Accelerating apt-get

TCM's computers run Ubuntu, and are installed by using Ubuntu's installer to produce a very basic system, and then running a shell script which installs over 2,000 extra packages using apt-get. On some machines this script was taking over an hour to run, so this page describes how to accelerate things.

Apt-get uses dpkg, and both are very concerned to keep things in a state from which they can resume should the system crash. Afterall, if dpkg gets too confused one can no longer install even security patches. Like almost all OSes, Linux caches disk writes: a write to disk appears to the application to complete long before the data are actually written to permanent storage. With ext3 in most situations the data would be sent to the drive within five seconds of the write, and the ordering of writes of data and metadata were guaranteed. The performance optimisations of ext4 remove these guarantees: metadata may be written before data, and data writes may be delayed by about a minute.

Applications have a way of ensuring this does not happen. They can call fsync() on a file, which guarantees to flush all changes to it to the disk, and, on good OSes such as recent versions of Linux, through the disk drive's own small cache to permanent storage.

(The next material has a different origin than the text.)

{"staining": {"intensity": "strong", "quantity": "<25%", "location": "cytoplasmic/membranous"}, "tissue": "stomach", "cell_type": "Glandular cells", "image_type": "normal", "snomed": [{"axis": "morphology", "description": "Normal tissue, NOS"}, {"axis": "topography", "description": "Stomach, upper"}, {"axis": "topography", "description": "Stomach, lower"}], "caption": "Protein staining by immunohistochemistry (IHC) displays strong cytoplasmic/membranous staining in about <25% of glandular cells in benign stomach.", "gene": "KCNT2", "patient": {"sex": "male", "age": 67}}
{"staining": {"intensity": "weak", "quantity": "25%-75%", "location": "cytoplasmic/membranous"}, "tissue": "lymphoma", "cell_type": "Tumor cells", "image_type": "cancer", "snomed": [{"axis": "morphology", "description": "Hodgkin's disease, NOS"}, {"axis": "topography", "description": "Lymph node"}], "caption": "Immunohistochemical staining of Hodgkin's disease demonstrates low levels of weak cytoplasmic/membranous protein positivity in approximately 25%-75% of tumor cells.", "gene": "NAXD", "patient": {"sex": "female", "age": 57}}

As the disk drive has no idea to which files data in its cache belong, the last step involves flushing the entirety of the disk drive's cache. But fsync() negates most of the point of write caches, in that it greatly reduces opportunities for re-ordering writes for efficiency, and of combining multiple writes to the same disk block.

In the case of installing a machine, it is also all unnecessary. If a crash occurs during installation, then reinstalling is much simpler than trying to work out how to resume. Provided that the install ends with a clean shutdown, all data will be correctly written, and no calls to fsync() are needed.

Disabling fsync

With applications which use shared libraries, it is very simple to modify, or disable, a library call. One can write one's own library, and force its functions to be used in preference by setting the environment variable LD_PRELOAD. So here is some minimal code to behave like fsync(), even returning an error if called with an invalid file descriptor, but otherwise doing nothing:

#include <fcntl.h>

int fsync(int fd){
  if (fcntl(fd,F_GETFL)==-1) return 1; /* Will set errno appropriately */
  return 0;
}

This can then be made into a shared library:

$ gcc -c -fPIC nosync.c
$ gcc -shared -o libnosync.so nosync.o

Finally one needs to run apt-get with LD_PRELOAD set to the full path to the above library:

$ LD_PRELOAD=/path/to/libnosync.so apt-get install foo

On machines with spinning disks this generally reduces the installation time for my 2,000+ packages (served from a local mirror over a 1GBit/s link) by between a factor of two and three. The nervous might wish to run the sync command explicitly after the last apt-get, but it is not necessary.

Of course if your machine does crash after using the above, then apt is likely to be left in an unrecoverable state, with packages partially installed, and I take no responsibility for this.

Or, to put it another way, a very similar project names the resulting library "EatMyData".